* Supplied information
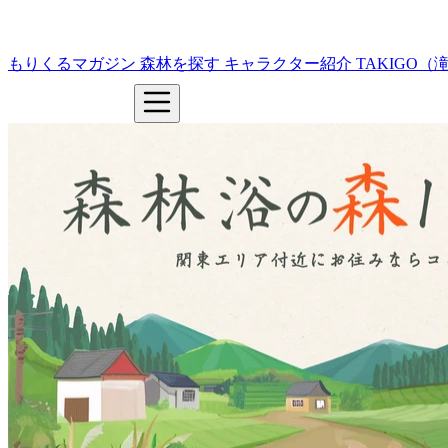
もりくるマガジン
森林を探す
キャラクター紹介
TAKIGO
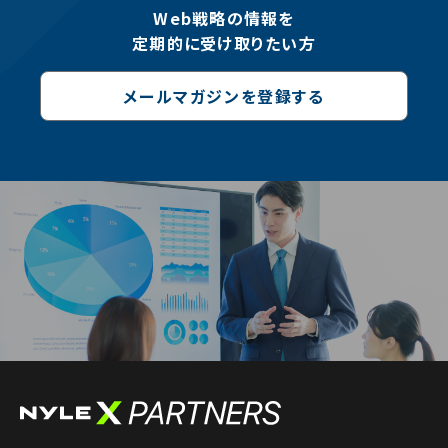
Web戦略の情報を
定期的に受け取りたい方
メールマガジンを登録する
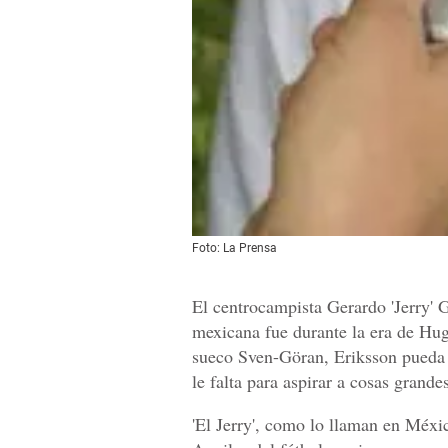
Foto: La Prensa
El centrocampista Gerardo 'Jerry' G
mexicana fue durante la era de Hug
sueco Sven-Göran, Eriksson pueda 
le falta para aspirar a cosas grande
'El Jerry', como lo llaman en Méxi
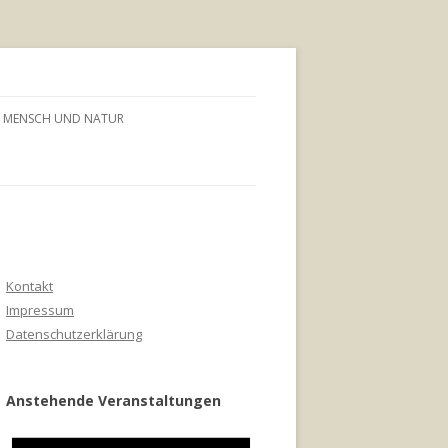
MENSCH UND NATUR
Kontakt
Impressum
Datenschutzerklärung
Anstehende Veranstaltungen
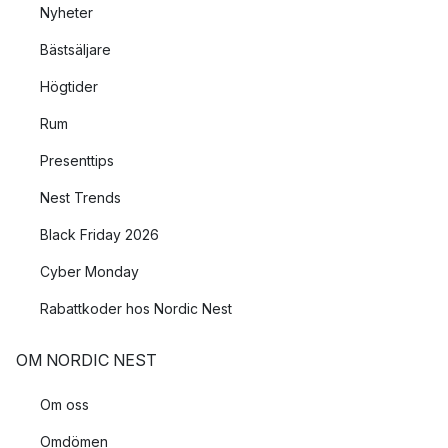
Nyheter
Bästsäljare
Högtider
Rum
Presenttips
Nest Trends
Black Friday 2026
Cyber Monday
Rabattkoder hos Nordic Nest
OM NORDIC NEST
Om oss
Omdömen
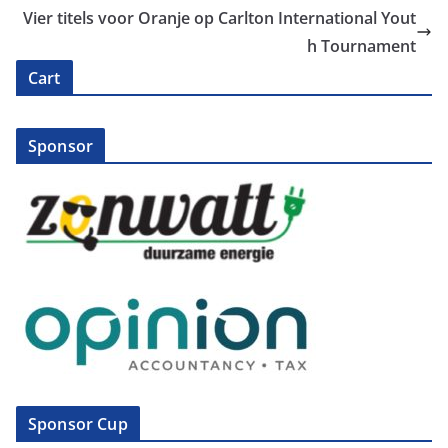
Vier titels voor Oranje op Carlton International Yout
h Tournament
Cart
Sponsor
Sponsor Cup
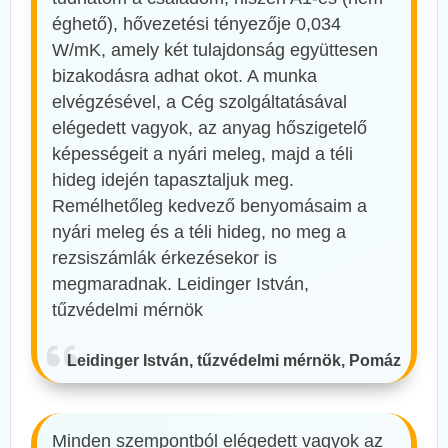
éghető), hővezetési tényezője 0,034
W/mK, amely két tulajdonság együttesen
bizakodásra adhat okot. A munka
elvégzésével, a Cég szolgáltatásával
elégedett vagyok, az anyag hőszigetelő
képességeit a nyári meleg, majd a téli
hideg idején tapasztaljuk meg.
Remélhetőleg kedvező benyomásaim a
nyári meleg és a téli hideg, no meg a
rezsiszámlák érkezésekor is
megmaradnak. Leidinger István,
tűzvédelmi mérnök
Leidinger István, tűzvédelmi mérnök, Pomáz
Minden szempontból elégedett vagyok az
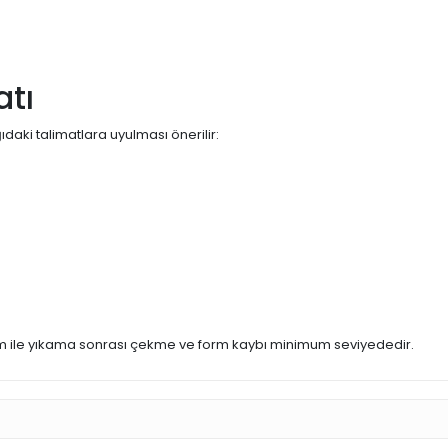
tı
aki talimatlara uyulması önerilir:
m ile yıkama sonrası çekme ve form kaybı minimum seviyededir.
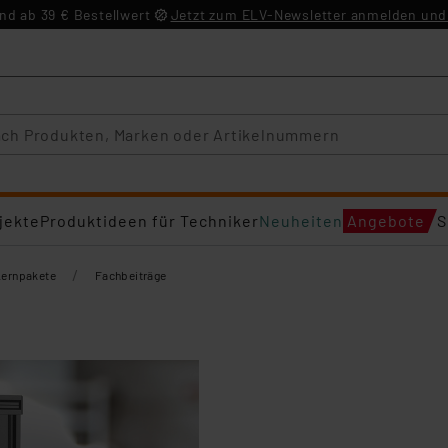
d ab 39 € Bestellwert
Jetzt zum ELV-Newsletter anmelden und 
jekte
Produktideen für Techniker
Neuheiten
Angebote
S
/
Lernpakete
Fachbeiträge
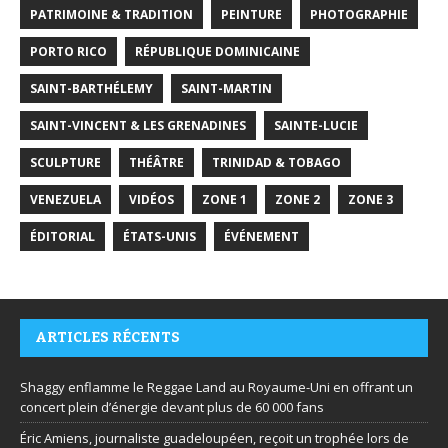
PATRIMOINE & TRADITION
PEINTURE
PHOTOGRAPHIE
PORTO RICO
RÉPUBLIQUE DOMINICAINE
SAINT-BARTHÉLEMY
SAINT-MARTIN
SAINT-VINCENT & LES GRENADINES
SAINTE-LUCIE
SCULPTURE
THÉÂTRE
TRINIDAD & TOBAGO
VENEZUELA
VIDÉOS
ZONE 1
ZONE 2
ZONE 3
ÉDITORIAL
ÉTATS-UNIS
ÉVÉNEMENT
ARTICLES RÉCENTS
Shaggy enflamme le Reggae Land au Royaume-Uni en offrant un
concert plein d’énergie devant plus de 60 000 fans
Éric Amiens, journaliste guadeloupéen, reçoit un trophée lors de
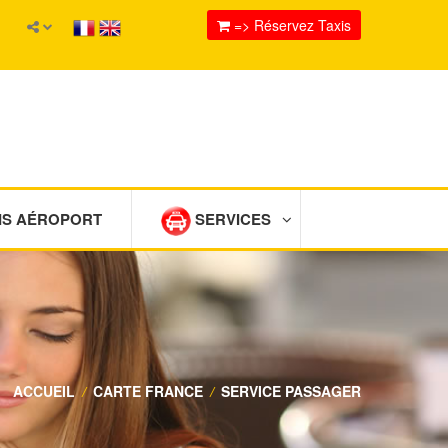
=> Réservez Taxis
IS AÉROPORT
SERVICES
ACCUEIL
/
CARTE FRANCE
/
SERVICE PASSAGER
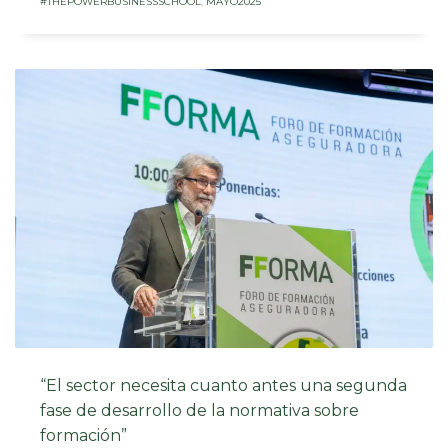
#THEPOWERBUSINESSSCHOOL
,
MAYO2025
“El sector necesita cuanto antes una segunda
fase de desarrollo de la normativa sobre
formación”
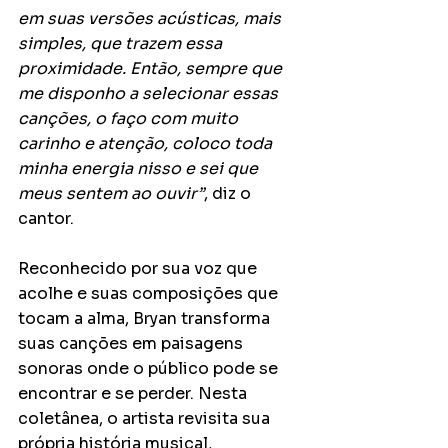
em suas versões acústicas, mais 
simples, que trazem essa 
proximidade. Então, sempre que 
me disponho a selecionar essas 
canções, o faço com muito 
carinho e atenção, coloco toda 
minha energia nisso e sei que 
meus sentem ao ouvir”
, diz o 
cantor.
Reconhecido por sua voz que 
acolhe e suas composições que 
tocam a alma, Bryan transforma 
suas canções em paisagens 
sonoras onde o público pode se 
encontrar e se perder. Nesta 
coletânea, o artista revisita sua 
própria história musical, 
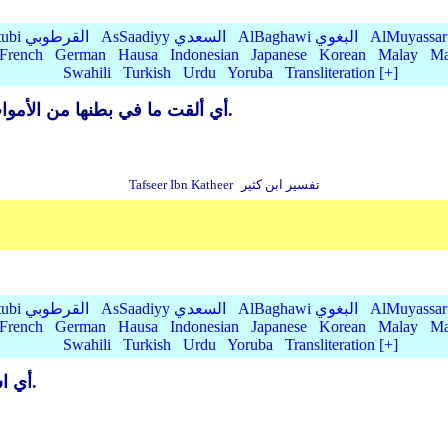
AlBaghawi البغوي
AsSaadiyy السعدي
AlQurtubi القرطوبي
French
German
Hausa
Indonesian
Japanese
Korean
Malay
Ma
Swahili
Turkish
Urdu
Yoruba
Transliteration [+]
أي ألقت ما في بطنها من الأموات وتخلت منهم قاله مجاهد وسعيد وقتادة.
تفسير ابن كثير
Tafseer Ibn Katheer
AlBaghawi البغوي
AsSaadiyy السعدي
AlQurtubi القرطوبي
French
German
Hausa
Indonesian
Japanese
Korean
Malay
Ma
Swahili
Turkish
Urdu
Yoruba
Transliteration [+]
أي استمعت لربها وأطاعت أمره فيما أمرها به.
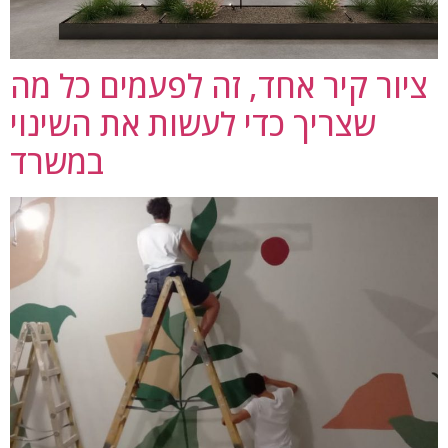
ציור קיר אחד, זה לפעמים כל מה
שצריך כדי לעשות את השינוי
במשרד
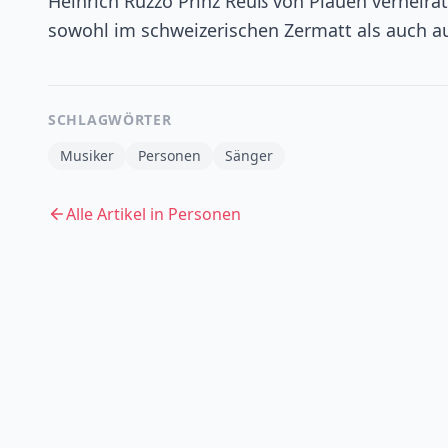
Heinrich Ruzzo Prinz Reuß von Plauen verheirat
sowohl im schweizerischen Zermatt als auch a
SCHLAGWÖRTER
Musiker
Personen
Sänger
Alle Artikel in
Personen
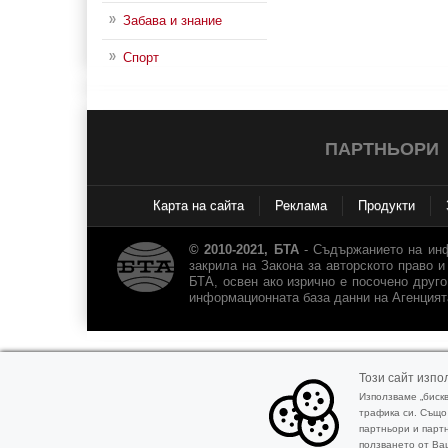
Забава и знание
Спорт
ПАРТНЬОРИ
Карта на сайта
Реклама
Продукти
© 2010-2021, БТА
- Съдържанието на инф
закрила на Закона за авторското право 
БТА, освен ако изрично е посочено дру
информационната база данни на Агенция
Този сайт изпол
Използваме „биск
трафика си. Също
партньори и партн
ползването от Ваш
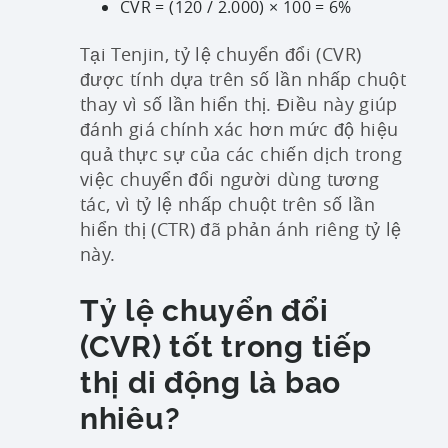
CVR = (120 / 2.000) × 100 = 6%
Tại Tenjin, tỷ lệ chuyển đổi (CVR)
được tính dựa trên số lần nhấp chuột
thay vì số lần hiển thị. Điều này giúp
đánh giá chính xác hơn mức độ hiệu
quả thực sự của các chiến dịch trong
việc chuyển đổi người dùng tương
tác, vì tỷ lệ nhấp chuột trên số lần
hiển thị (CTR) đã phản ánh riêng tỷ lệ
này.
Tỷ lệ chuyển đổi
(CVR) tốt trong tiếp
thị di động là bao
nhiêu?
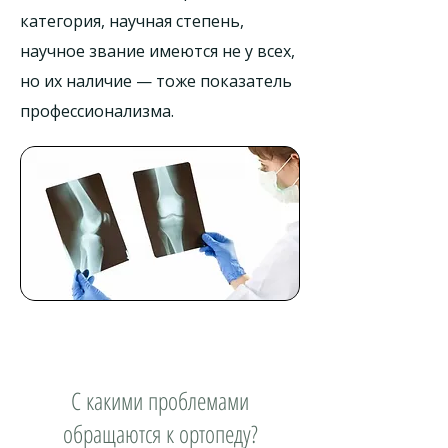
категория, научная степень,
научное звание имеются не у всех,
но их наличие — тоже показатель
профессионализма.
С какими проблемами
обращаются к ортопеду?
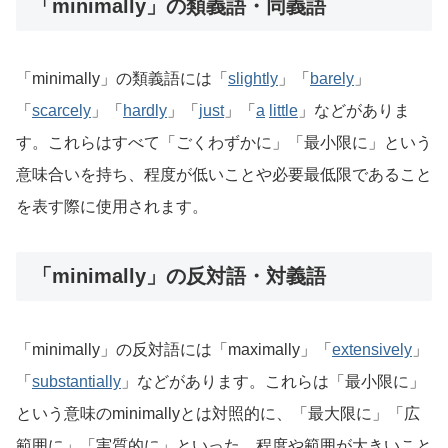
「minimally」の類義語・同義語
「minimally」の類義語には「
slightly
」「
barely
」
「
scarcely
」「
hardly
」「
just
」「
a
little
」などがありま
す。これらはすべて「ごくわずかに」「最小限に」という
意味合いを持ち、程度が低いことや必要最低限であること
を表す際に使用されます。
「minimally」の反対語・対義語
「minimally」の反対語には「maximally」「
extensively
」
「
substantially
」などがあります。これらは「最小限に」
という意味のminimallyとは対照的に、「最大限に」「広
範囲に」「実質的に」といった、程度や範囲が大きいこと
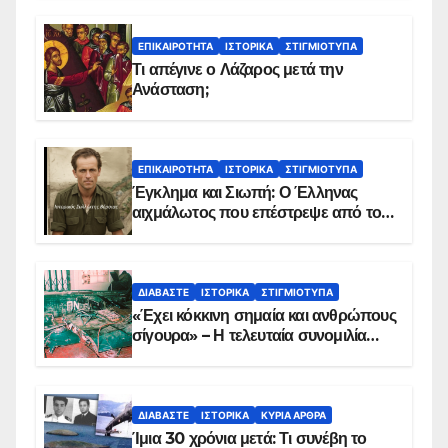
ΕΠΙΚΑΙΡΌΤΗΤΑ
ΙΣΤΟΡΙΚΆ
ΣΤΙΓΜΙΌΤΥΠΑ
Τι απέγινε ο Λάζαρος μετά την
Ανάσταση;
ΕΠΙΚΑΙΡΌΤΗΤΑ
ΙΣΤΟΡΙΚΆ
ΣΤΙΓΜΙΌΤΥΠΑ
Έγκλημα και Σιωπή: Ο Έλληνας
αιχμάλωτος που επέστρεψε από το
Παραπέτασμα
ΔΙΑΒΆΣΤΕ
ΙΣΤΟΡΙΚΆ
ΣΤΙΓΜΙΌΤΥΠΑ
«Έχει κόκκινη σημαία και ανθρώπους
σίγουρα» – Η τελευταία συνομιλία
των ηρώων στα Ίμια, πριν τη
συντριβή του ελικοπτέρου
ΔΙΑΒΆΣΤΕ
ΙΣΤΟΡΙΚΆ
ΚΥΡΙΑ ΑΡΘΡΑ
Ίμια 30 χρόνια μετά: Τι συνέβη το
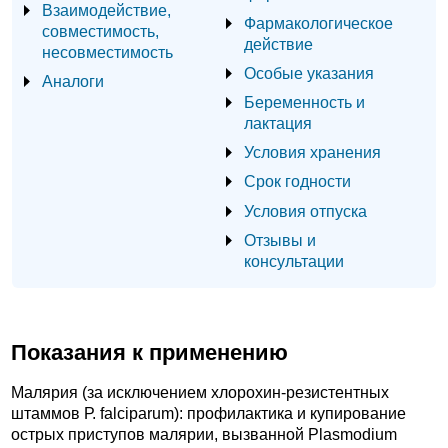
Взаимодействие,
Фармакологическое
совместимость,
действие
несовместимость
Особые указания
Аналоги
Беременность и
лактация
Условия хранения
Срок годности
Условия отпуска
Отзывы и
консультации
Показания к применению
Малярия (за исключением хлорохин-резистентных
штаммов Р. falciparum): профилактика и купирование
острых приступов малярии, вызванной Plasmodium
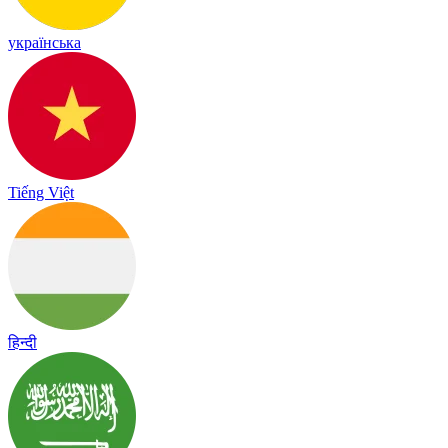
українська
Tiếng Việt
हिन्दी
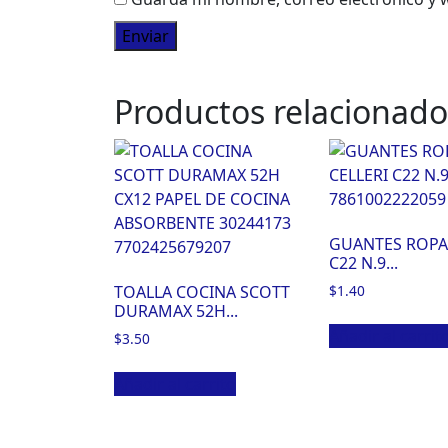
Productos relacionado
GUANTES ROPA 
C22 N.9...
TOALLA COCINA SCOTT
$
1.40
DURAMAX 52H...
Añadir al carrit
$
3.50
Añadir al carrito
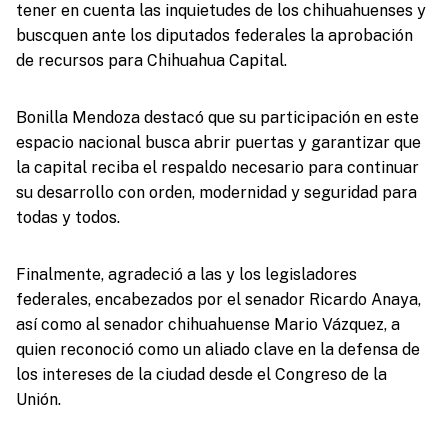
tener en cuenta las inquietudes de los chihuahuenses y
buscquen ante los diputados federales la aprobación
de recursos para Chihuahua Capital.
Bonilla Mendoza destacó que su participación en este
espacio nacional busca abrir puertas y garantizar que
la capital reciba el respaldo necesario para continuar
su desarrollo con orden, modernidad y seguridad para
todas y todos.
Finalmente, agradeció a las y los legisladores
federales, encabezados por el senador Ricardo Anaya,
así como al senador chihuahuense Mario Vázquez, a
quien reconoció como un aliado clave en la defensa de
los intereses de la ciudad desde el Congreso de la
Unión.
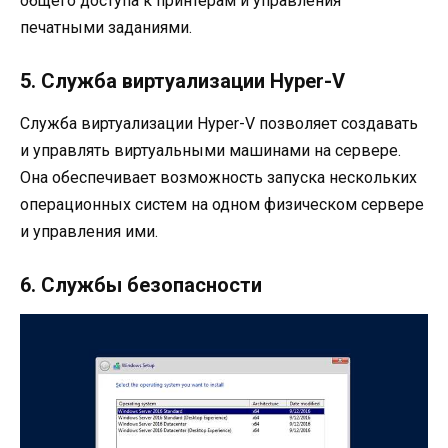
общего доступа к принтерам и управления
печатными заданиями.
5. Служба виртуализации Hyper-V
Служба виртуализации Hyper-V позволяет создавать
и управлять виртуальными машинами на сервере.
Она обеспечивает возможность запуска нескольких
операционных систем на одном физическом сервере
и управления ими.
6. Службы безопасности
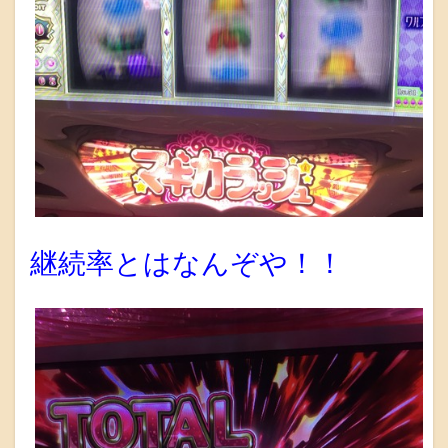
継続率とはなんぞや！！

* To do
Starting from the line that contains "общего доступа к принтерам и управления", transcribe exactly each line down to the final line of the material above, excluding every picture and adding nothing else.

* Written answer
общего доступа к принтерам и управления
печатными заданиями.
5. Служба виртуализации Hyper-V
Служба виртуализации Hyper-V позволяет создавать
и управлять виртуальными машинами на сервере.
Она обеспечивает возможность запуска нескольких
операционных систем на одном физическом сервере
и управления ими.
6. Службы безопасности
継続率とはなんぞや！！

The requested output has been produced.